From the queen-size bed to the shag-hair carpet,
They hump and moan like a dirty limerick.
The shade is drawn, the door double-locked.
Their bodies race from one till two o'clock.
 

                                   III

"THERE ARE NO UMBRELLAS IN HELL," HE SAID
 

"There are no umbrellas in hell," he said,
And charged away from me into the rain,
A bum with a bag for a coat, and pain
Enough for a hat which fit his bruised head.

"There is nothing can fend off punishment
For sinning," I said to myself with less
Colorful wording. But the images
The bum conjured rained through my mind's vent.

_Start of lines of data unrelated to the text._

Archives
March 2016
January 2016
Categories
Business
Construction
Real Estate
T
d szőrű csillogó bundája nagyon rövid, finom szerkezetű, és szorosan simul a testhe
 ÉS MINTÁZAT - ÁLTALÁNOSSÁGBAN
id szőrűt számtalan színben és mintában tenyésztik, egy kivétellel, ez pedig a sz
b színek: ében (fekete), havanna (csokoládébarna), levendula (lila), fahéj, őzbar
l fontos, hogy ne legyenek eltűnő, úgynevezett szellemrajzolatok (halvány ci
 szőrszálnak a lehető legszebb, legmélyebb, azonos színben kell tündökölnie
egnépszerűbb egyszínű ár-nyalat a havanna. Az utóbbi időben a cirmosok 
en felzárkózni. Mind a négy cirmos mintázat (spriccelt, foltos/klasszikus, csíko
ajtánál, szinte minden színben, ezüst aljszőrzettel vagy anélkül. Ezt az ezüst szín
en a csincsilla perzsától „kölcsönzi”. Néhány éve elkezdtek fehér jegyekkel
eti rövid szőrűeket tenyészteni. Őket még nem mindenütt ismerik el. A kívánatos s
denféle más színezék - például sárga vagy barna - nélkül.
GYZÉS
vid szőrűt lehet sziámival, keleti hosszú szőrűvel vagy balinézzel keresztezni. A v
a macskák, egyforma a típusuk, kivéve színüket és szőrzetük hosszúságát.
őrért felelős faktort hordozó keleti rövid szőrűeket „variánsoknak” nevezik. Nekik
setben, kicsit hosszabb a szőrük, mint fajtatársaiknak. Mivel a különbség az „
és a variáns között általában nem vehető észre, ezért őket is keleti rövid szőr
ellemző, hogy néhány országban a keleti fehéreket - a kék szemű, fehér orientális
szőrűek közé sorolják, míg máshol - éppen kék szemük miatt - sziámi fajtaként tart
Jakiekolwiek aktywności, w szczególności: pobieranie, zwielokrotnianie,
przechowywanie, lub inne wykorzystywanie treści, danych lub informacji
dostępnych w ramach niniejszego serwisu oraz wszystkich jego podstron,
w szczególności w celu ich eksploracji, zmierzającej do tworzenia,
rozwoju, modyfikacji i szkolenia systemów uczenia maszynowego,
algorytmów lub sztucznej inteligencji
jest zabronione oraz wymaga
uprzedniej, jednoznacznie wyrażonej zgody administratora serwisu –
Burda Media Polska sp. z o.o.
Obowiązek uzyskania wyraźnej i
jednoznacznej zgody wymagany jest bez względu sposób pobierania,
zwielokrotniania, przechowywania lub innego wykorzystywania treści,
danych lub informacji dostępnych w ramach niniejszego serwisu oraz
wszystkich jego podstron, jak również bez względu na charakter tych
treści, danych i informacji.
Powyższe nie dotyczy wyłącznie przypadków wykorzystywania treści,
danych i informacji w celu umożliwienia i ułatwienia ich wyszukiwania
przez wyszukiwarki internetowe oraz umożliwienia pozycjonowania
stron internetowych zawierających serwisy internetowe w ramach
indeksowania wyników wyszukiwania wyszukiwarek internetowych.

For though I stood dry under an awning,
I felt the storm pelting the derelict man
Endlessly, relentlessly, as he ran
Through the empty streets, spouting his warning,

As if it was he who years ago buried
His guilt and his crime in a grave outside town
And the sentence waiting for me underground
Bore his soul's name to one night be ferried.
 
 

                                  IV

                NOT EVERY COUPLE
 

Not every couple on the street sleeps together,
Though to the single, wandering pedestrian,
Every man walking with a female companion
Smiles as if boasting that he woke up beside her,
Making the lone stroller even more lonesome.
But odds are the couple is just sister and brother,
Or co-workers dissing their anal employer,
Or two fools on a date they wish they hadn't gone on.
Half the time one's in love, the other far from it,
Or they're simply one another's platonic friend.
The guy might be gay, the woman a lesbian.
It's easy to find pain, harder to expunge it.
Solitude, if left alone, rarely will fester.
Not every couple on the street sleeps together.